Saletan blends memoir and history in this debut nonfiction work.
“My Russian grandmother was a revolutionary,” the author declares in the book’s opening chapter. Though she had lived in the United States for decades and spoke pristine English, Eda Grigorievna Bamuner remained Saletan’s “Russian grandmother.” Contrasted with the author’s monotonous, Cold War–era Long Island suburban upbringing, Bamuner’s personal history as a revolutionary in tsarist Russia was rife with political drama and international intrigue (her incredible story includes escaping political exile and a love affair with a hero of the Russian Revolution). Intimately tied to her motherland, Bamuner made multiple trips back to Soviet Russia between the 1920s and 1960s.
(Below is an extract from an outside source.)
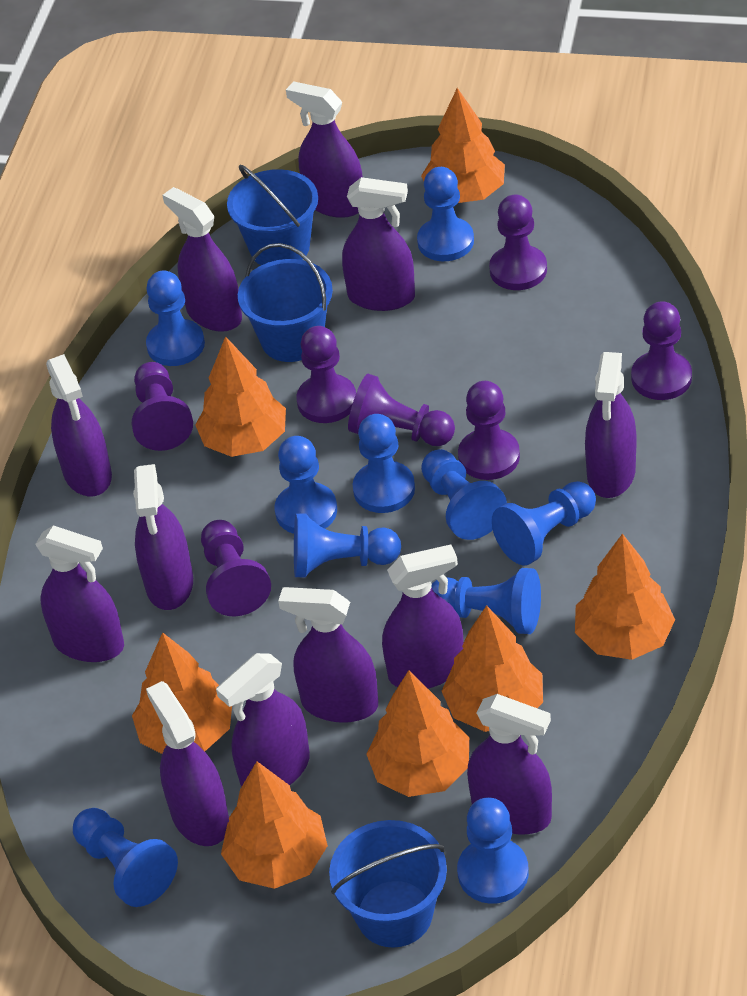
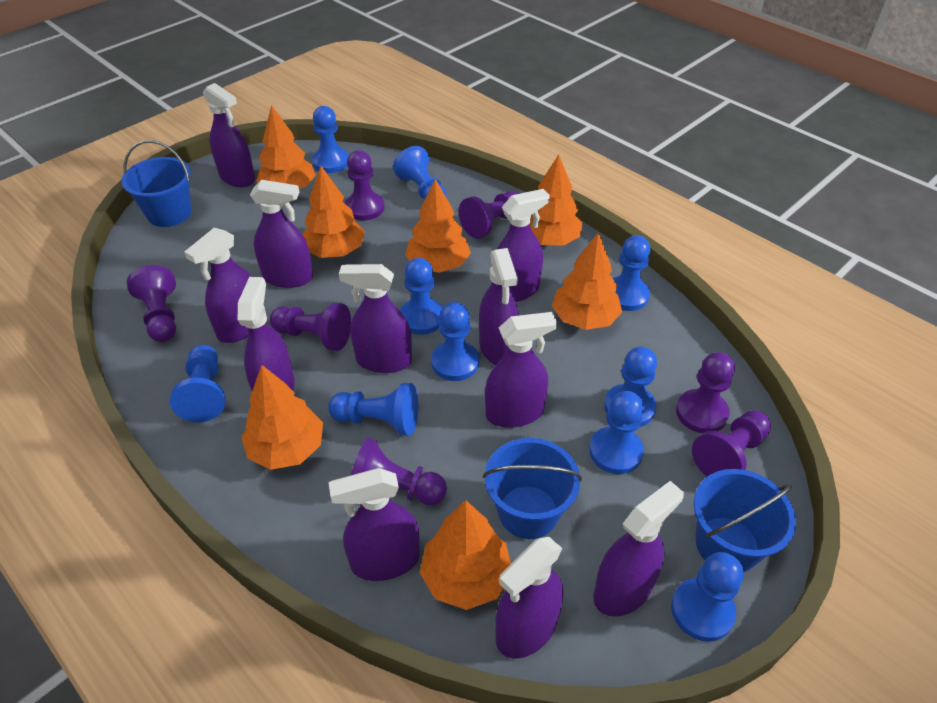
purple spray bottle: [35,525,124,662] [46,354,112,496] [133,464,193,610] [146,681,229,846] [162,187,242,332] [216,653,310,787] [278,587,378,723] [286,81,363,218] [342,177,415,311] [382,544,463,688] [467,694,552,835] [585,352,637,498] = 12 -> [184,228,252,343] [203,83,255,187] [238,277,295,391] [250,180,313,288] [328,468,420,581] [339,264,412,373] [479,248,519,365] [485,312,557,428] [491,189,550,302] [495,537,563,659] [593,481,684,617] = 11

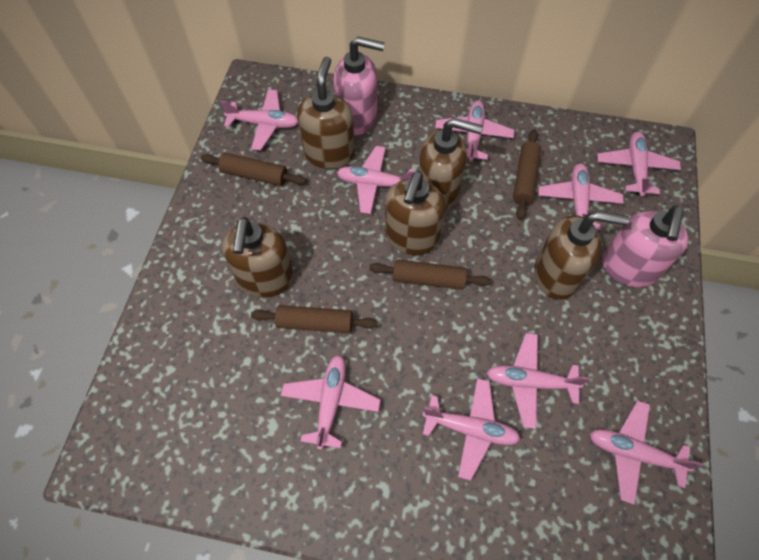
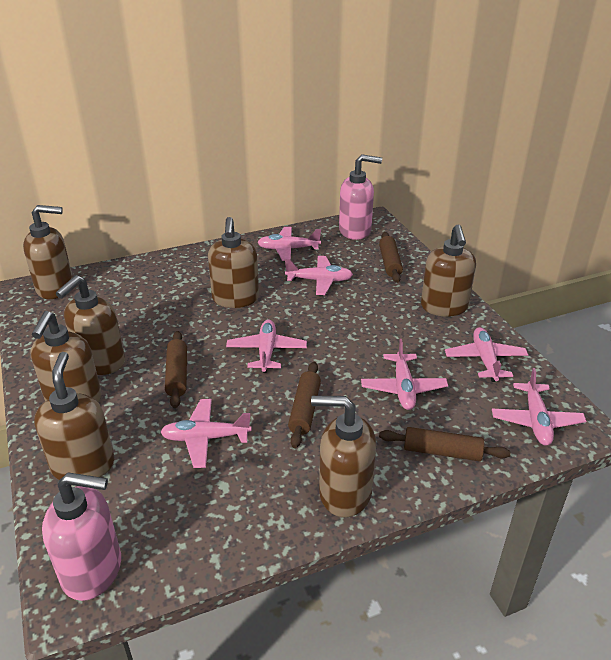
brown soap dispenser: [222,217,294,297] [297,57,355,169] [385,171,446,255] [419,118,483,211] [534,211,629,300] = 5 -> [23,205,73,299] [31,311,102,402] [34,352,114,480] [56,275,125,375] [208,217,259,308] [311,396,376,517] [421,225,476,317] = 7
pink plane: [221,89,298,150] [281,355,381,450] [337,146,415,214] [423,378,520,481] [435,101,515,162] [487,333,590,429] [538,163,624,230] [590,400,703,505] [597,132,681,197] = 9 -> [160,399,252,468] [226,319,307,373] [257,227,321,261] [285,256,353,295] [361,339,448,410] [445,327,528,382] [492,368,586,446] = 7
A medical doctor by trade (who returned to college to study Russian), Saletan has a firm command of both U.S. and Soviet history. The well-crafted narrative blends the author’s personal memoir with a more expansive family history; the story is supplemented by interviews with the author’s Russian family and archival research conducted by Saletan himself in Russian libraries following the fall of the Soviet Union. One of the book’s strengths is its juxtaposition of life in America with life in the Soviet Union; the author recalls accompanying his grandmother on a visit to a relative in Leningrad, a “crumbling but still darkly imposing city,” at the height of the Cold War. While the author’s story is fascinating—especially his experiences with the newly opened Russian archives during the nation’s brief interlude of openness prior to the surge of authoritarianism in the 2000s—what makes this book truly stand out is Saletan’s contextualization of family history within 20th-century world events. The work not only tells the dramatic story of his grandmother, but also offers astute commentary on the nature of historical research, memory, and the power of identity. The engaging text is accompanied by family photos and English translations of primary sources that complement the book’s absorbing narrative.
A powerful reflection on identity, family, and history.